MTA Website Redesign

Rethink and redesign a better experience for people checking the Metro North Rail schedule through MTA website.



This was a design challenge. The goal is to redesign a new experience of checking Metro North Rail schedule on MTA website with using Google Material design language. 

What I did

  • User research

  • User journey

  • Wireframes

  • UI

  • User testing



I conducted an online survey to help me understand current situation and the problem space. Then I went to Grand Central Terminal, asking 10 people to help me fill out the paper surveys and chatting with them. Though this, I familiarized the process of checking a train schedule, tools people use, frequency of using and their feelings and concerns. 

(Here is the survey)

Key findings 

There are two types of passengers: the everyday passenger and the occasional passenger. 

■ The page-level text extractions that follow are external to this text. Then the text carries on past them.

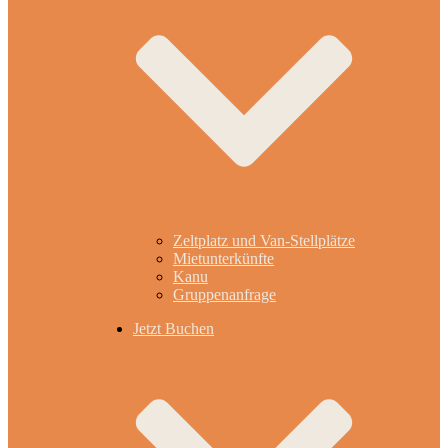
Zeltplatz und Van-Stellplätze
Mietunterkünfte
Kanu
Gruppenanfrage
Jetzt Buchen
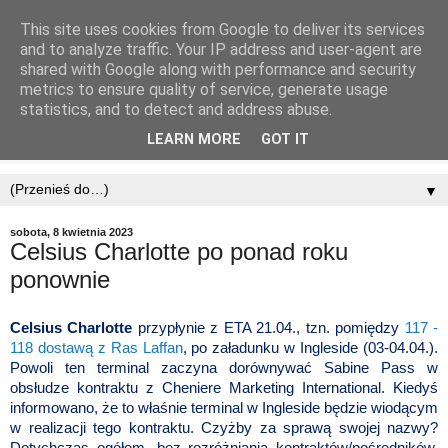
This site uses cookies from Google to deliver its services
and to analyze traffic. Your IP address and user-agent are
shared with Google along with performance and security
metrics to ensure quality of service, generate usage
statistics, and to detect and address abuse.
LEARN MORE
GOT IT
▼
sobota, 8 kwietnia 2023
Celsius Charlotte po ponad roku
ponownie
Celsius Charlotte
przypłynie z ETA 21.04., tzn.
pomiędzy
117 -
118 dostawą z Ras Laffan
, po załadunku w Ingleside (03-04.04.).
Powoli ten terminal zaczyna dorównywać Sabine Pass w
obsłudze kontraktu z Cheniere Marketing International. Kiedyś
informowano, że to właśnie terminal w Ingleside będzie wiodącym
w realizacji tego kontraktu. Czyżby za sprawą swojej nazwy?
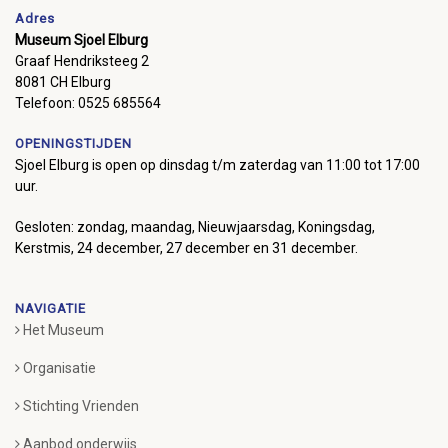
Adres
Museum Sjoel Elburg
Graaf Hendriksteeg 2
8081 CH Elburg
Telefoon: 0525 685564
OPENINGSTIJDEN
Sjoel Elburg is open op dinsdag t/m zaterdag van 11:00 tot 17:00
uur.
Gesloten: zondag, maandag, Nieuwjaarsdag, Koningsdag,
Kerstmis, 24 december, 27 december en 31 december.
NAVIGATIE
Het Museum
Organisatie
Stichting Vrienden
Aanbod onderwijs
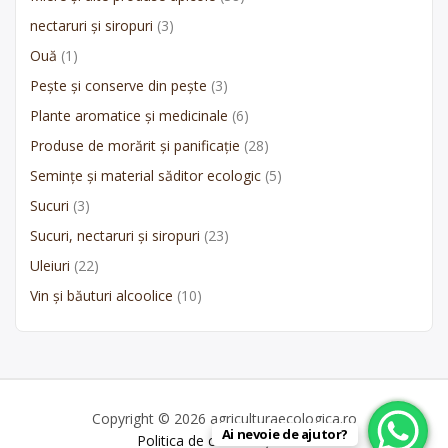
nectaruri și siropuri
(3)
Ouă
(1)
Pește și conserve din pește
(3)
Plante aromatice și medicinale
(6)
Produse de morărit și panificație
(28)
Semințe și material săditor ecologic
(5)
Sucuri
(3)
Sucuri, nectaruri și siropuri
(23)
Uleiuri
(22)
Vin și băuturi alcoolice
(10)
Copyright © 2026 agriculturaecologica.ro
Ai nevoie de ajutor?
Politica de confidențialitate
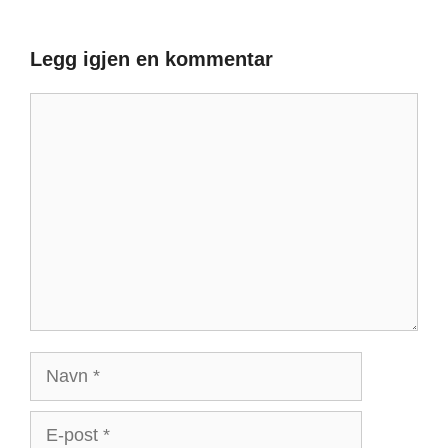
Legg igjen en kommentar
Kommentar
Navn
E-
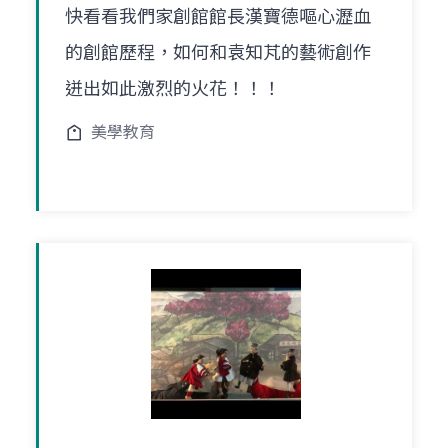
快看看我們家創館館長漢寶德嘔心瀝血
的創館歷程，如何和袁知芃的藝術創作
迸出如此激烈的火花！！！
美學教育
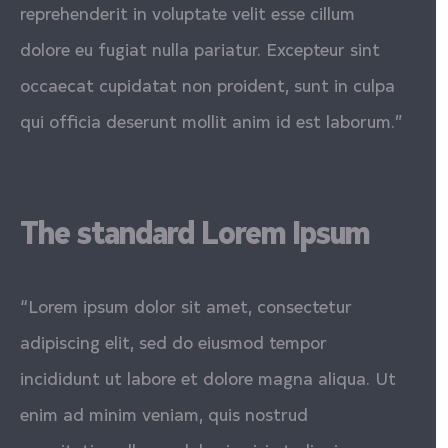
reprehenderit in voluptate velit esse cillum
dolore eu fugiat nulla pariatur. Excepteur sint
occaecat cupidatat non proident, sunt in culpa
qui officia deserunt mollit anim id est laborum.”
The standard Lorem Ipsum
“Lorem ipsum dolor sit amet, consectetur
adipiscing elit, sed do eiusmod tempor
incididunt ut labore et dolore magna aliqua. Ut
enim ad minim veniam, quis nostrud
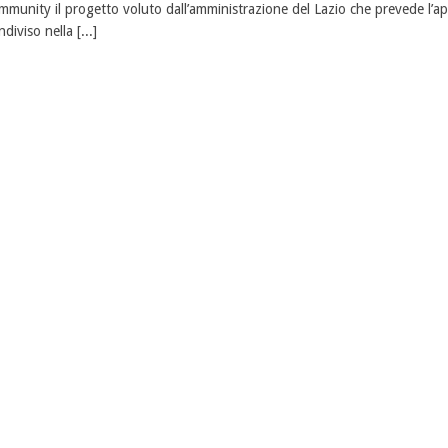
mmunity il progetto voluto dall’amministrazione del Lazio che prevede l’ap
ndiviso nella [...]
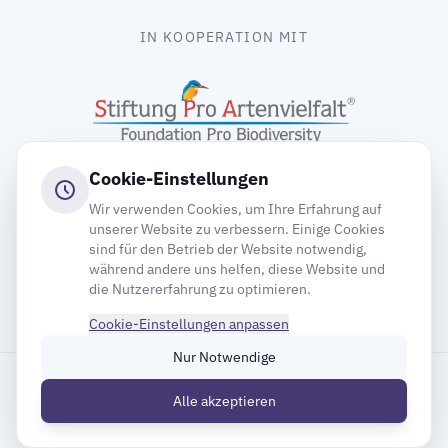
IN KOOPERATION MIT
Cookie-Einstellungen
Wir verwenden Cookies, um Ihre Erfahrung auf
unserer Website zu verbessern. Einige Cookies
sind für den Betrieb der Website notwendig,
gooding
während andere uns helfen, diese Website und
die Nutzererfahrung zu optimieren.
Cookie-Einstellungen anpassen
Nur Notwendige
Impressum
Datenschutz
Cookie-Einstellungen
Alle akzeptieren
Inhaltsverzeichnis
© 2026 Deutsche Gesellschaft für Mauersegler e.V.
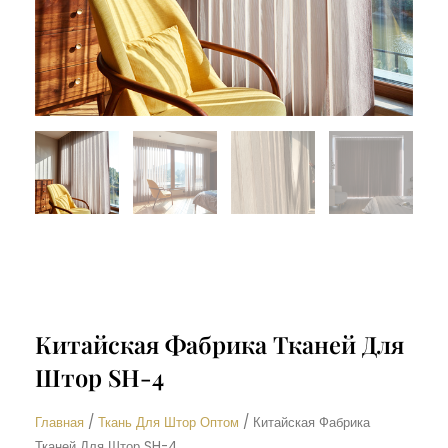
Китайская Фабрика Тканей Для
Штор SH-4
Главная
/
Ткань Для Штор Оптом
/ Китайская Фабрика
Тканей Для Штор SH-4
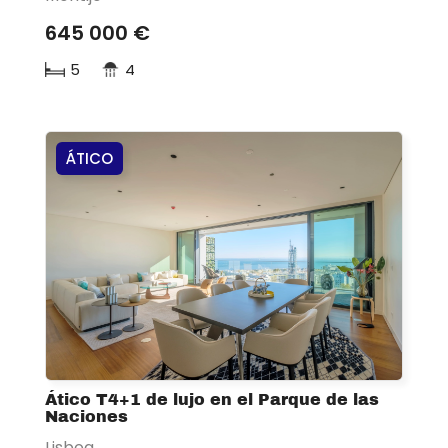
645 000 €
5
4
ÁTICO
Ático T4+1 de lujo en el Parque de las
Naciones
Lisboa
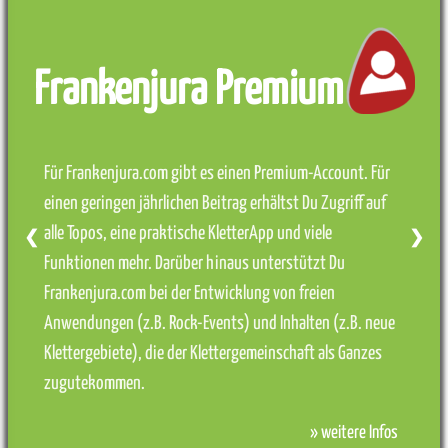
Frankenjura Premium
Für Frankenjura.com gibt es einen Premium-Account. Für
einen geringen jährlichen Beitrag erhältst Du Zugriff auf
alle Topos, eine praktische KletterApp und viele
❮
❯
Funktionen mehr. Darüber hinaus unterstützt Du
Frankenjura.com bei der Entwicklung von freien
Anwendungen (z.B. Rock-Events) und Inhalten (z.B. neue
Klettergebiete), die der Klettergemeinschaft als Ganzes
zugutekommen.
» weitere Infos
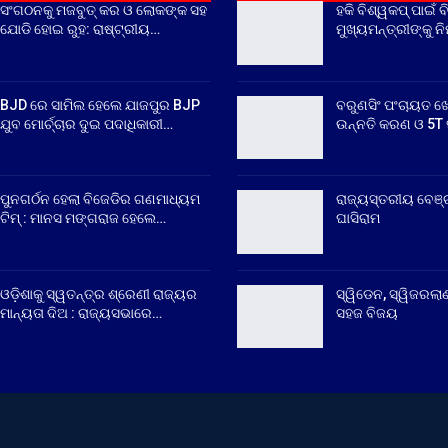
ସଂଗଠନକୁ ମଜବୁତ୍ କର ଓ ଲୋକଙ୍କ ସହ
ହକି ବିଶ୍ୱକପ୍ ପାଇଁ ବ
ଯୋଡି ହୋଇ ରୁହ: ରାଷ୍ଟ୍ରୀୟ…
ମୁଖ୍ୟମନ୍ତ୍ରୀଙ୍କୁ ନ
BJD ରେ ସାମିଲ ହେଲେ ଯାଜପୁର BJP
ବରୁଣସିଂ ପଂଚାୟତ ଖ
ଯୁବ ମୋର୍ଚ୍ଚାର ଦୁଇ ପଦାଧିକାରୀ…
ଉନ୍ନତି କରଣ ଓ 5T ସ
ପୁନଗର୍ଠନ ହେଲା ବିଜେଡିର ଗଣମାଧ୍ୟମ
ରାଜ୍ୟସ୍ତରୀୟ ବେଞ୍
ଟିମ୍ : ମାନସ ମଙ୍ଗରାଜ ହେଲେ…
ଘାସିରାମ
ଓଡ଼ିଶାକୁ ସ୍ୱତନ୍ତ୍ର ଶ୍ରେଣୀ ରାଜ୍ୟର
ସ୍ୱିଡେନ, ସ୍ୱିଜରଲାଣ
ମାନ୍ୟତା ଦିଅ : ରାଜ୍ୟସଭାରେ…
ସହଜ ବିଜୟ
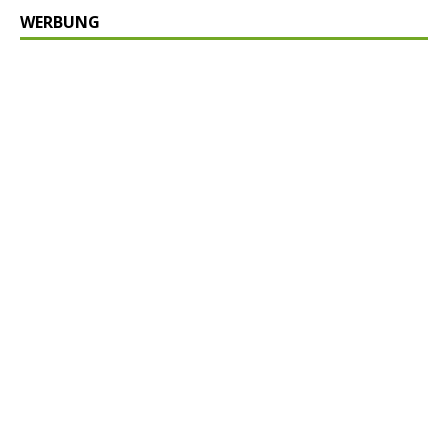
WERBUNG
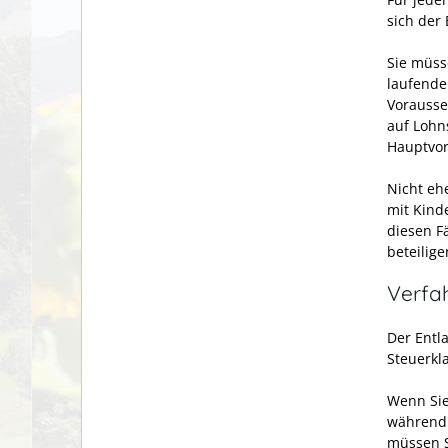
sich der
Sie müss
laufende
Vorausse
auf Lohn
Hauptvor
Nicht eh
mit Kinde
diesen F
beteilig
Verfa
Der Entla
Steuerkla
Wenn Sie
während 
müssen S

The usage of checking a train schedule from the website relatively lower than MTA apps or third party apps. Most people who used MTA website think it’s not easy to use for these reasons:

  • the information is too busy

  • there are too many clicks to get schedule info

  • they don't feel sure of getting on the right train when they see the schedule

  • they didn’t know delay info before taking the train

In general, the experience of checking a train schedule is not that hard, but it can be better!


User journey map

Gathering the results from surveys and interviews, I created a visualization of passengers checking the MNR schedule on the current website. 




Wireframes & UX flow

My next step was to visualize how my solution will work into wireframes.





A/B Testing

Compare to the current MTA website, the main change in my redesign is the way users check a train schedule. Before I went further on details, I also created an alternative version of selecting the trip info. Then I brought these two versions to a few people, watching them fumble through the website to see which version performs better.

As these test users said, V1 looked similar to the current website, but it still needed many typing and checking from the map. They thought V2 was very easy to use and worked better than the current website.